I use a standard industry 3-phase 400V inverter for a standard industry 400V 3-phase motor :-) 400V times sqrt(2) is 560 so thats the DC voltage on the DC circuit. luckily 500V is sufficient, maybe even 450V would have been enough, but high voltage = low current and higher possible motor rpm.

Thanks a lot for the links, I'll order all the parts today and hopefully tomorrow I can start wiring things up. I cant wait to show all the German smart-asses on the electronics forum how easy it is to do what they say is "impossible for under 2000 EUR" or even "impossible even just to draft a circuit for less than 500 EUR" - harharhar :-) But I owe it to you, I had similar ideas but since you've already proved it will work in principle, that gives me the extra motivation to actually do it. Thanks a lot for the pioneer work!

I hope to get all components from stock. I use rs-components and Farnell for my electronics orders. So even with orders from the USA, it's here in 3 days :-)

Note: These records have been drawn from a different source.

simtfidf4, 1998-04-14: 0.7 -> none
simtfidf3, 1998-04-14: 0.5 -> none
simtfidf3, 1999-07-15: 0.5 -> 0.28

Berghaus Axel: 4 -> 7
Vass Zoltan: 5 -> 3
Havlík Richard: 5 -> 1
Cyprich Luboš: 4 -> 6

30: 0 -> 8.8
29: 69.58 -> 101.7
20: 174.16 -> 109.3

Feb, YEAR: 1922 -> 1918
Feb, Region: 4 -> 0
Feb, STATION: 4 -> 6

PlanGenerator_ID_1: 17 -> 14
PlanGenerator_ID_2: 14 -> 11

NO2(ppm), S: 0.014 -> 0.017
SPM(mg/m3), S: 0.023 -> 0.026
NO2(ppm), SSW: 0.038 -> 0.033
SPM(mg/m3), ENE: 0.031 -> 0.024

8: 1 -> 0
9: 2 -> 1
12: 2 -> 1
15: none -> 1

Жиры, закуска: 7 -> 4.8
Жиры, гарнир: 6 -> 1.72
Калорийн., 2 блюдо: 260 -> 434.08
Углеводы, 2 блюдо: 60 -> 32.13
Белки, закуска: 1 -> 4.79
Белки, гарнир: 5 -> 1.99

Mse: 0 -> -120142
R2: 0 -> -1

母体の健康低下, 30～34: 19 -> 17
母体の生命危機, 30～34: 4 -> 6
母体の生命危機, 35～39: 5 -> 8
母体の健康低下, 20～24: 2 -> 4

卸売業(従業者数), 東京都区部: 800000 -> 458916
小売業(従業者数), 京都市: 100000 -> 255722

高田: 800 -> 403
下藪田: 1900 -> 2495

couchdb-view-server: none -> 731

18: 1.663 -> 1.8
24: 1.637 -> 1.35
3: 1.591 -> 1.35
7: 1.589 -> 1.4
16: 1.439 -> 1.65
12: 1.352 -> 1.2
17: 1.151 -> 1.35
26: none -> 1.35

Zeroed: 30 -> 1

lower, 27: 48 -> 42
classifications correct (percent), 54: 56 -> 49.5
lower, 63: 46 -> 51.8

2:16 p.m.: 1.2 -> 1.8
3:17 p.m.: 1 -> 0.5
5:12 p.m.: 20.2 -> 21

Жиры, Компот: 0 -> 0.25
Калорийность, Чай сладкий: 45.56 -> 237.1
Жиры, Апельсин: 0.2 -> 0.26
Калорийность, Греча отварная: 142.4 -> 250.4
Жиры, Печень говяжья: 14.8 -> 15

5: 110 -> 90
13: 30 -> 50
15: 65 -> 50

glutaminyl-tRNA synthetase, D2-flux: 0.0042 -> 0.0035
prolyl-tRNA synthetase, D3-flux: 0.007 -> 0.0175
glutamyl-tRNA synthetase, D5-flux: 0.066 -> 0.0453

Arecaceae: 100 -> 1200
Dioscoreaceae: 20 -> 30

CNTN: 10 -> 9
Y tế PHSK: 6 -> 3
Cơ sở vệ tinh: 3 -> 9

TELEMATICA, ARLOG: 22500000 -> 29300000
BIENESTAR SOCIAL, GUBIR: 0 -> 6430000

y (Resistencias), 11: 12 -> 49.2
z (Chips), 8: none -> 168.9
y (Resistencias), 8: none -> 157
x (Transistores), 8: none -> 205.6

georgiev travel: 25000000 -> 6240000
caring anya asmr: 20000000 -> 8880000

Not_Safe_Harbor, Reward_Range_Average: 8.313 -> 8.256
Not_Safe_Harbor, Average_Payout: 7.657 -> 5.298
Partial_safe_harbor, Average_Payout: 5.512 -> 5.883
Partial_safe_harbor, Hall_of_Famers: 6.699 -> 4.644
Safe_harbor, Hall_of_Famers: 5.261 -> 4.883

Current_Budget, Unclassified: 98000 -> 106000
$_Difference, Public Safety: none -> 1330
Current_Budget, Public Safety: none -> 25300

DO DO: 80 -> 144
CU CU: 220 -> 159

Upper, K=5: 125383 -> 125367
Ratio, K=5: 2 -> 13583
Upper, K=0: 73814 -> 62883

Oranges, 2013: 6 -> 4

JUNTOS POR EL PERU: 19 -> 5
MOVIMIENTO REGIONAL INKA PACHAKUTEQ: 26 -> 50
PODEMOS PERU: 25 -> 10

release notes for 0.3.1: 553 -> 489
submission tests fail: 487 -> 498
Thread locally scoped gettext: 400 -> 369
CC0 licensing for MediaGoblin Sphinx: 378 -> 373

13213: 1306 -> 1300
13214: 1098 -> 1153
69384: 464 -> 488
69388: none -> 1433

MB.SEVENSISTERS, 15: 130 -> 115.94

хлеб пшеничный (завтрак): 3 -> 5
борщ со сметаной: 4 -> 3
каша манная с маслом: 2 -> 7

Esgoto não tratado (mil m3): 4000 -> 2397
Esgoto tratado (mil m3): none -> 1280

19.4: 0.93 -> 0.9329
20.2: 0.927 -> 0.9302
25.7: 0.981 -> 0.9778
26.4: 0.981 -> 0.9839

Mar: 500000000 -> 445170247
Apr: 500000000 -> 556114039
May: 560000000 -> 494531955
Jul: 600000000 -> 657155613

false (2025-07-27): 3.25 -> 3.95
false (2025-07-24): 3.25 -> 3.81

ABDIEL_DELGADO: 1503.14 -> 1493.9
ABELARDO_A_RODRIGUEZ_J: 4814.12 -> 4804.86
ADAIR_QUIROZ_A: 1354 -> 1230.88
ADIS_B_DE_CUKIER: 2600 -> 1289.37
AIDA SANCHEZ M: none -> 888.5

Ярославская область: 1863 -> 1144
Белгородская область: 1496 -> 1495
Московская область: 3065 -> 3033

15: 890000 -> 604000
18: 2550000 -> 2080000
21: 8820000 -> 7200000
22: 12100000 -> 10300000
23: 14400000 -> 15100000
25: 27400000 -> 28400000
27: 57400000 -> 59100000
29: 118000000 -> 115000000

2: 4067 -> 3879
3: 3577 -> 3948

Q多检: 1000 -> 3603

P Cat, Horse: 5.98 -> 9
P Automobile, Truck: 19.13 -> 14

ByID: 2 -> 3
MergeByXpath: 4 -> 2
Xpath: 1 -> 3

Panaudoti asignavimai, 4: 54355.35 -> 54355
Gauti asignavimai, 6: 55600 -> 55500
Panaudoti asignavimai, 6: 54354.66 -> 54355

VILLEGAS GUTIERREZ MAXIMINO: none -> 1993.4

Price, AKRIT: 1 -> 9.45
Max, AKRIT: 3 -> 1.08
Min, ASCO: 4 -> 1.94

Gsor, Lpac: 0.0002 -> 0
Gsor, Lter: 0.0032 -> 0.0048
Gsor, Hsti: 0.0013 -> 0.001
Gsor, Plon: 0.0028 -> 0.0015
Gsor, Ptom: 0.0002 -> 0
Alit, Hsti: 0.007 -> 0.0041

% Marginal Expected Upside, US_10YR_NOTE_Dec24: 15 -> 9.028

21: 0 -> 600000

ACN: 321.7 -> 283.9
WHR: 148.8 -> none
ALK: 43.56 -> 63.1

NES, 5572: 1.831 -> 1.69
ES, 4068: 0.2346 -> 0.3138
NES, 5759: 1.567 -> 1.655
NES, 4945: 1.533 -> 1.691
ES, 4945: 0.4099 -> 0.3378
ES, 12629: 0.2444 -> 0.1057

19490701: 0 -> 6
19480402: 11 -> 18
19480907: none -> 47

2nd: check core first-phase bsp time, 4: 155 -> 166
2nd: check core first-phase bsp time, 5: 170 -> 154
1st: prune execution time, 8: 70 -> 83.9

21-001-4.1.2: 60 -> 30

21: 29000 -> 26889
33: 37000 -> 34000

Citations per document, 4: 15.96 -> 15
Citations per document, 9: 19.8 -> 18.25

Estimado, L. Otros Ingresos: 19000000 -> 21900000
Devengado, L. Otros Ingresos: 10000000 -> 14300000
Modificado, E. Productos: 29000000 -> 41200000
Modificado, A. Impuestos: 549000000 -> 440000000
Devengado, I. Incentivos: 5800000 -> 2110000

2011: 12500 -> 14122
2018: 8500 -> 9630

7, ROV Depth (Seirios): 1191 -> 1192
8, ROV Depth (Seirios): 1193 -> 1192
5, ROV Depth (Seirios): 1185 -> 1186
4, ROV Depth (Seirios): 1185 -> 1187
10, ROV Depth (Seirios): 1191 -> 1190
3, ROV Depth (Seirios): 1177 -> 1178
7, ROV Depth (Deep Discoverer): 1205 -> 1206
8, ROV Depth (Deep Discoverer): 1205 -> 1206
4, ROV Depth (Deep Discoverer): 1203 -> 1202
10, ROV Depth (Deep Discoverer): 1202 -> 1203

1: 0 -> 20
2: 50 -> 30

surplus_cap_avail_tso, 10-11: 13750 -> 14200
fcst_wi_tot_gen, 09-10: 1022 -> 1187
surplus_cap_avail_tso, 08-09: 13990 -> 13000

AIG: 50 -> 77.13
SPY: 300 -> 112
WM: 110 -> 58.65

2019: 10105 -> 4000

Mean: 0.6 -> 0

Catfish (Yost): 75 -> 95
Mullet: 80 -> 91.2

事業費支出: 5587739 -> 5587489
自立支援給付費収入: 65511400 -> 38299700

You say you "originally had a shunt" for current measurung? What do you use now?

Take a look at this: http://www.st.com/stonline/products/...99/uc3842b.pdf see figure 19 on page 9, looks rather simple to me? Maybe not quite as simple as a 555 circuit but at least its self-regulating!

Consider safety issues with using just a µC for the PWM. Imagine your program locks up (bug in software, or even a hardware problem with the µC, or overheating) and leaves the duty cycle "ON". It will roast your batteries. You need to implement several safety features to prevent that from happening.